Aids-moppen, walkmans en soms een verrassend plot
De mooie jonge goden van het Vlaamse literair talent
Mooie jonge goden Vlaams Literair Talent Uitgever: Kritak, 170 p., f25,-
Koos Hageraats
Eind 1980 maakten Aad Nuis en William Rothuizen in de Haagse Post de balans op van de contemporaine Vlaamse literatuur. Ze kwamen tot de (voorspelbare) conclusie dat de oogst bedroevend mager was. Van de zgn. ‘stille generatie’ was eigenlijk alleen Alstein, die dit etiket bedacht had, een schrijver van enige betekenis. Voor het overige speelde de jongste Vlaamse literatuur zich af in het kale niemandsland tussen massalectuur aan de ene kant en experimenteel proza aan de andere kant. Bovendien werd dat literaire tussengebied gekenmerkt door zware ernst, al te nadrukkelijke stijl, grote woorden en veel clichés.
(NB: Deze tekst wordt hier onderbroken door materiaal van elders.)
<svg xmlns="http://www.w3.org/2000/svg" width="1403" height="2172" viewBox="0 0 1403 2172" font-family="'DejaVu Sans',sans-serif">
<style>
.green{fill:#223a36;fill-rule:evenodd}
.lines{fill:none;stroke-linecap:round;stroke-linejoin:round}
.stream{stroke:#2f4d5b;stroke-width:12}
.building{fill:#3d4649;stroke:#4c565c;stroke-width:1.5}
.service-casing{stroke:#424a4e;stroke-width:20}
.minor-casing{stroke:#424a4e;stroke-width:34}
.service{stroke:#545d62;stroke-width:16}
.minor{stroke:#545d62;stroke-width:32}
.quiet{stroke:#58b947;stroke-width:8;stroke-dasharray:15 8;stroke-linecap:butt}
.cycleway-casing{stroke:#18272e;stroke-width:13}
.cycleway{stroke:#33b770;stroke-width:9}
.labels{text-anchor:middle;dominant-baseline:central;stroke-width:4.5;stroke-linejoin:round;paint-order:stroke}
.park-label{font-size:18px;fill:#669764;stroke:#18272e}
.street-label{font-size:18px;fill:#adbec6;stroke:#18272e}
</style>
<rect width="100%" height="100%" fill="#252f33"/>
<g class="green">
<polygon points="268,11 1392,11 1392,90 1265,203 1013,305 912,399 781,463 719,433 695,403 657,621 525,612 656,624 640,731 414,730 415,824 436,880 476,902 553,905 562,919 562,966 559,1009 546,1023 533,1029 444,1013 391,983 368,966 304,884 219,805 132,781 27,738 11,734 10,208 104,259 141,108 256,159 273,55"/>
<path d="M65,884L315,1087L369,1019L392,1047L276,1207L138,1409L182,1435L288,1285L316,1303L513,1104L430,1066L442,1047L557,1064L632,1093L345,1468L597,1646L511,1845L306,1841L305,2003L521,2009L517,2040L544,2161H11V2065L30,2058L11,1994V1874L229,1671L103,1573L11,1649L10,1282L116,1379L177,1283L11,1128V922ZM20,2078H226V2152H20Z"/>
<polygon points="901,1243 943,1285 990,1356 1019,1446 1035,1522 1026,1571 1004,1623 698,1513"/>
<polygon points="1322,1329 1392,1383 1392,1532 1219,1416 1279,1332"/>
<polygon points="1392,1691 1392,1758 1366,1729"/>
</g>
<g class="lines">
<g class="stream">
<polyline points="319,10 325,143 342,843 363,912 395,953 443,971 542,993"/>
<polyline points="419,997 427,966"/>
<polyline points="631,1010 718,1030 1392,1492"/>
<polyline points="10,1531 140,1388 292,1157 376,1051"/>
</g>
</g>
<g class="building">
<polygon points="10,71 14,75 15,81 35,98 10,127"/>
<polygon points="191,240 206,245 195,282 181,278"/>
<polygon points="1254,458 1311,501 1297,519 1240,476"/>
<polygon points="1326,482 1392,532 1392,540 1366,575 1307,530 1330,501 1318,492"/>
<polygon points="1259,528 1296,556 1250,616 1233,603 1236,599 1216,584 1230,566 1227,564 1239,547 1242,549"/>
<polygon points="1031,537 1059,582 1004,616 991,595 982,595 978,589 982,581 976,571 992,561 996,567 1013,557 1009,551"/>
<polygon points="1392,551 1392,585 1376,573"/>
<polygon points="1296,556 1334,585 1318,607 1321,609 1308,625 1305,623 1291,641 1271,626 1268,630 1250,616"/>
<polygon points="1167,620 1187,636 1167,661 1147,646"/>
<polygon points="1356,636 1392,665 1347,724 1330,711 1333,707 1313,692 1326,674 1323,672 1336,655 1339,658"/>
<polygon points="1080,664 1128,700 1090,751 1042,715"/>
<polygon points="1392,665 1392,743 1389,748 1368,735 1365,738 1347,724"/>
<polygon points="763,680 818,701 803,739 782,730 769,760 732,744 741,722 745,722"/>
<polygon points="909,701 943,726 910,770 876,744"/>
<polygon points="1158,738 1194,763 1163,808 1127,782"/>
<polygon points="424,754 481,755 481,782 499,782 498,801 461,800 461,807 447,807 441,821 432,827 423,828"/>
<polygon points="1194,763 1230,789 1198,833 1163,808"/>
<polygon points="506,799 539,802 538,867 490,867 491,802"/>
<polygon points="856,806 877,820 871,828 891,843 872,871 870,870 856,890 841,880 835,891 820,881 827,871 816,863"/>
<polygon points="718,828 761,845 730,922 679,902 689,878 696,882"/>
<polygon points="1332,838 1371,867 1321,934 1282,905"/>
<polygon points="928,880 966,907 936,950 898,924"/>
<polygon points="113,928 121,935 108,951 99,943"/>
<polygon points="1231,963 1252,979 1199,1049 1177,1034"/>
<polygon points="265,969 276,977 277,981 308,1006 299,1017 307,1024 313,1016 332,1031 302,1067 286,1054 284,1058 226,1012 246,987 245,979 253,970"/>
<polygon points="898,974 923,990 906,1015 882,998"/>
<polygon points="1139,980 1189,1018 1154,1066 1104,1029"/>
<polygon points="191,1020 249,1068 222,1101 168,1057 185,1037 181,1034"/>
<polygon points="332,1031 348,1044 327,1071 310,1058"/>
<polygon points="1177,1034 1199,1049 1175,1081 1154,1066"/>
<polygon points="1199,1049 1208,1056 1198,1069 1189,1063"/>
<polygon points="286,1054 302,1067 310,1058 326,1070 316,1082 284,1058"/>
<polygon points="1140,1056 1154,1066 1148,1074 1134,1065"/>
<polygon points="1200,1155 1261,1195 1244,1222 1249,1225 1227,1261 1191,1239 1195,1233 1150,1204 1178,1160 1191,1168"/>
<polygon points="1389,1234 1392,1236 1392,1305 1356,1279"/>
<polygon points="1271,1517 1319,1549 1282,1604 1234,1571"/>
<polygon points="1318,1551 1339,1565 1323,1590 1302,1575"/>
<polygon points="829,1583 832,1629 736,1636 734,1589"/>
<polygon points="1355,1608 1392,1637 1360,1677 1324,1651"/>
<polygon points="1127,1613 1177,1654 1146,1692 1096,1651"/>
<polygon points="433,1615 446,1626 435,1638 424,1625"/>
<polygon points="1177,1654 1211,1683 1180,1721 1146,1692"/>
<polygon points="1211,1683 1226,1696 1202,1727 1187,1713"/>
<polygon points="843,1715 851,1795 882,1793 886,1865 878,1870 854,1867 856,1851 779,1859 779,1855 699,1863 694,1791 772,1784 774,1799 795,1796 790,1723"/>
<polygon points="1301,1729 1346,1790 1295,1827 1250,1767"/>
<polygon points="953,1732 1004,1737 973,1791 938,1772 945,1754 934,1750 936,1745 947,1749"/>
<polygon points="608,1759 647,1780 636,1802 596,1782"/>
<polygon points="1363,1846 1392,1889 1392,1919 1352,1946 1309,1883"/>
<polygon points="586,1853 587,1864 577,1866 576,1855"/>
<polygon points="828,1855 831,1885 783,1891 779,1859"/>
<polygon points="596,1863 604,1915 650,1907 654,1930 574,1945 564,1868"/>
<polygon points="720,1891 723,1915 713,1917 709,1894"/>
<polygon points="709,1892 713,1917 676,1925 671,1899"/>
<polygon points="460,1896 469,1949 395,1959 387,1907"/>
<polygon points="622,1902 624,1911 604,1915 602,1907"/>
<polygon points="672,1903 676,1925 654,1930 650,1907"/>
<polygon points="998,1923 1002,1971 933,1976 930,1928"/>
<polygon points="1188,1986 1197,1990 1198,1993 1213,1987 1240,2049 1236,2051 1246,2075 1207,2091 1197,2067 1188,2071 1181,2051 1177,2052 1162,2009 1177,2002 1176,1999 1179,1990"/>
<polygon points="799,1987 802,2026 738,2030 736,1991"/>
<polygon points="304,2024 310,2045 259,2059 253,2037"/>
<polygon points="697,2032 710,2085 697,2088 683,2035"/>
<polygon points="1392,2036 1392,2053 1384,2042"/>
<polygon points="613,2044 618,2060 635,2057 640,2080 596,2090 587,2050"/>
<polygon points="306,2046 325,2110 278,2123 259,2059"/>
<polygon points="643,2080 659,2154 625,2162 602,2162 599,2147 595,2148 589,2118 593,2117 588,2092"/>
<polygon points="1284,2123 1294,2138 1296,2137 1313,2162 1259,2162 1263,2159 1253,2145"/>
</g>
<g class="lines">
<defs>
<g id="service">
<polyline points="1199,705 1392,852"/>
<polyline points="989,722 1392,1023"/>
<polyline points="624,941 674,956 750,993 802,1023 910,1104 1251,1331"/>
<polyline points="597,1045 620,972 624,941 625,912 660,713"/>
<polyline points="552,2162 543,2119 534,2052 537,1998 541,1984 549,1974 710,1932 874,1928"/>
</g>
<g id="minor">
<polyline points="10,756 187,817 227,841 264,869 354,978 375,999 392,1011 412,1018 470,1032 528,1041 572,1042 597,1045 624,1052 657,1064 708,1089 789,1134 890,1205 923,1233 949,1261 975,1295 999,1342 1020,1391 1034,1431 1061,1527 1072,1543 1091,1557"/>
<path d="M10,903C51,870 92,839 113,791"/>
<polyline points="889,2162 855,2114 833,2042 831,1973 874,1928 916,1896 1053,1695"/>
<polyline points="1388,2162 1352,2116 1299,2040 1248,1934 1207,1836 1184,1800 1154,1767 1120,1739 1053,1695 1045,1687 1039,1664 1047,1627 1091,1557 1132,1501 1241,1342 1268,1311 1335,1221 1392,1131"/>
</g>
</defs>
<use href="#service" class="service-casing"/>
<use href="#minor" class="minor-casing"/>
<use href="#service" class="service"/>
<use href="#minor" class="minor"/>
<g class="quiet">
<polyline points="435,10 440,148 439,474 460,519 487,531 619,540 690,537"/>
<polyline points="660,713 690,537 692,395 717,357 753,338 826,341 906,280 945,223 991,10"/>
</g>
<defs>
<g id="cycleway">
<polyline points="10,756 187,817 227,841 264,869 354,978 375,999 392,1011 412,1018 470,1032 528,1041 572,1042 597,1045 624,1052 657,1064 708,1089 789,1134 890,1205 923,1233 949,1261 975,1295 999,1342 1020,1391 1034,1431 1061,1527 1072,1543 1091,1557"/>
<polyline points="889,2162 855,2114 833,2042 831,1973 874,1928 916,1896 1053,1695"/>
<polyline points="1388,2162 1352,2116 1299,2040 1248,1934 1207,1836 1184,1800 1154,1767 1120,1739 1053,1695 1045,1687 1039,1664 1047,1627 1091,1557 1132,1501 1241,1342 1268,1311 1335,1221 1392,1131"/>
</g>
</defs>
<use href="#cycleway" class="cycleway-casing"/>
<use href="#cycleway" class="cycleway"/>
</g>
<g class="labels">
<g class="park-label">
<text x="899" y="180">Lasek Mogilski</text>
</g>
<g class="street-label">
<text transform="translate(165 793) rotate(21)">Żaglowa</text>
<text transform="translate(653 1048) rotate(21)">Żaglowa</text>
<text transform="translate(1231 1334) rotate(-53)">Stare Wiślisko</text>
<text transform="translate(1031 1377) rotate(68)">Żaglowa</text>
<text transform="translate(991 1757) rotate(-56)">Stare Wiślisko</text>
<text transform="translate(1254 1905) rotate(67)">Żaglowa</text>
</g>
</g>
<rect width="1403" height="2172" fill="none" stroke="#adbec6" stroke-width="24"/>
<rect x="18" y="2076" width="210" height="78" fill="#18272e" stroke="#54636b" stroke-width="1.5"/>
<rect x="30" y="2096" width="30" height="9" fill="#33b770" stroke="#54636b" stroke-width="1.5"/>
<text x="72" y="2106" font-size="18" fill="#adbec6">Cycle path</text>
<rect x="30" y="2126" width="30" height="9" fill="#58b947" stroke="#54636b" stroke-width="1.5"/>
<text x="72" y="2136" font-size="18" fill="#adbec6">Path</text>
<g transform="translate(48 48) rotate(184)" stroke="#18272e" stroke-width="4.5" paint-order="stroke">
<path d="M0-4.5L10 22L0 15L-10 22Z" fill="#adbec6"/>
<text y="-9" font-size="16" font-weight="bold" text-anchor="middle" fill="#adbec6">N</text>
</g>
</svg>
Vier jaar later is er maar weinig veranderd in die situatie. Weliswaar heeft die ‘stille generatie’ zich min of meer gevestigd, maar Paul de Wispelaere, de samensteller van de bloemlezing Vlaamse verhalen na 1965 (Manteau 1984), laat in zijn voorwoord duidelijk blijken dat er zowel kwantitatief als kwalitatief weinig te beleven is: ‘Dat er van deze laatste lichting niet meer vertegenwoordigers zijn, heeft vooral een objectieve oorzaak: er kan maar gekozen worden uit wat voorhanden is.’